Lung sparing in MR-guided non-adaptive SBRT treatment of peripheral lung tumors

医学 核医学 肺癌 肺容积 放射治疗计划 放射治疗 放射科 磁共振成像 内科学
作者
Ho Young Lee,Grace Lee,D. Ferguson,Shu‐Hui Hsu,Yue-Houng Hu,Elizabeth Huynh,Atchar Sudhyadhom,Christopher L. Williams,D.N. Cagney,Kelly Fitzgerald,Benjamin H. Kann,David Kozono,Jonathan E. Leeman,Raymond H. Mak,Zhaohui Han
出处
期刊:Biomedical Physics & Engineering Express [IOP Publishing]

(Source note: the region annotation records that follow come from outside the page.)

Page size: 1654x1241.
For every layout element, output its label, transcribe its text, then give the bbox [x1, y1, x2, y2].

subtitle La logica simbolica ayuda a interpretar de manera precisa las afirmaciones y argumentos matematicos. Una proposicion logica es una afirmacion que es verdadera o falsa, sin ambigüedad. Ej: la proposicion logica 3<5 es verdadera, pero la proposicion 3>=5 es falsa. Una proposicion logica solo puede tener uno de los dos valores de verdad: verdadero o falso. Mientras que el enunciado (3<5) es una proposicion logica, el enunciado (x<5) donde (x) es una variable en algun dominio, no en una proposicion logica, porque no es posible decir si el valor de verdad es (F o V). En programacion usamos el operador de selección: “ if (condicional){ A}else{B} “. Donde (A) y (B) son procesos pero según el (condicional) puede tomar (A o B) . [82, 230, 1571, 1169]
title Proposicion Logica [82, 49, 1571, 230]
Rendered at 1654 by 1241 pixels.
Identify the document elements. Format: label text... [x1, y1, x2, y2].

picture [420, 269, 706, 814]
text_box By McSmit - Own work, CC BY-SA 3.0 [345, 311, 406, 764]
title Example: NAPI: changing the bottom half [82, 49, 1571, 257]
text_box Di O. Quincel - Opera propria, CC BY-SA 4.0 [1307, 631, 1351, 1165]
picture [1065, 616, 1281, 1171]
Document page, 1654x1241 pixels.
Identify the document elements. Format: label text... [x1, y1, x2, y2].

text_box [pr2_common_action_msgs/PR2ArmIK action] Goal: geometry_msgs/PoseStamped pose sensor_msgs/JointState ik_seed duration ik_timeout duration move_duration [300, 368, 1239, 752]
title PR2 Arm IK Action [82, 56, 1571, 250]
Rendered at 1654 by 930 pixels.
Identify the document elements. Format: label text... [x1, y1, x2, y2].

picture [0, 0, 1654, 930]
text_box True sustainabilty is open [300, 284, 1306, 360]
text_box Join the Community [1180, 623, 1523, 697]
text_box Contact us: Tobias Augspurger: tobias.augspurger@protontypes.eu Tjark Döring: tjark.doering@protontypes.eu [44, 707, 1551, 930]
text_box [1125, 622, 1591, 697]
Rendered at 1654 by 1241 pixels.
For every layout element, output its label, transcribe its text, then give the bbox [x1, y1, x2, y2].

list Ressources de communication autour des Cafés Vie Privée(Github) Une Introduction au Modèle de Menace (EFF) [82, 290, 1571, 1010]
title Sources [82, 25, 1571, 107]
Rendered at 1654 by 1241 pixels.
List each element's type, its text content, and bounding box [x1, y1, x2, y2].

卷期号:10 (4): 045048-045048 被引量:1
标识
DOI:10.1088/2057-1976/ad567d
摘要

Abstract Objective. We aim to: (1) quantify the benefits of lung sparing using non-adaptive magnetic resonance guided stereotactic body radiotherapy (MRgSBRT) with advanced motion management for peripheral lung cancers compared to conventional x-ray guided SBRT (ConvSBRT); (2) establish a practical decision-making guidance metric to assist a clinician in selecting the appropriate treatment modality. Approach. Eleven patients with peripheral lung cancer who underwent breath-hold, gated MRgSBRT on an MR-guided linear accelerator (MR linac) were studied. Four-dimensional computed tomography (4DCT)-based retrospective planning using an internal target volume (ITV) was performed to simulate ConvSBRT, which were evaluated against the original MRgSBRT plans. Metrics analyzed included planning target volume (PTV) coverage, various lung metrics and the generalized equivalent unform dose (gEUD). A dosimetric predictor for achievable lung metrics was derived to assist future patient triage across modalities. Main results. PTV coverage was high (median V100% > 98%) and comparable for both modalities. MRgSBRT had significantly lower lung doses as measured by V20 (median 3.2% versus 4.2%), mean lung dose (median 3.3 Gy versus 3.8 Gy) and gEUD. Breath-hold, gated MRgSBRT resulted in an average reduction of 47% in PTV volume and an average increase of 19% in lung volume. Strong correlation existed between lung metrics and the ratio of PTV to lung volumes (R PTV/Lungs ) for both modalities, indicating that R PTV/Lungs may serve as a good predictor for achievable lung metrics without the need for pre-planning. A threshold value of R PTV/Lungs < 0.035 is suggested to achieve V20 < 10% using ConvSBRT. MRgSBRT should otherwise be considered if the threshold cannot be met. Significance. The benefits of lung sparing using MRgSBRT were quantified for peripheral lung tumors; R PTV/Lungs was found to be an effective predictor for achievable lung metrics across modalities. R PTV/Lungs can assist a clinician in selecting the appropriate modality without the need for labor-intensive pre-planning, which has significant practical benefit for a busy clinic.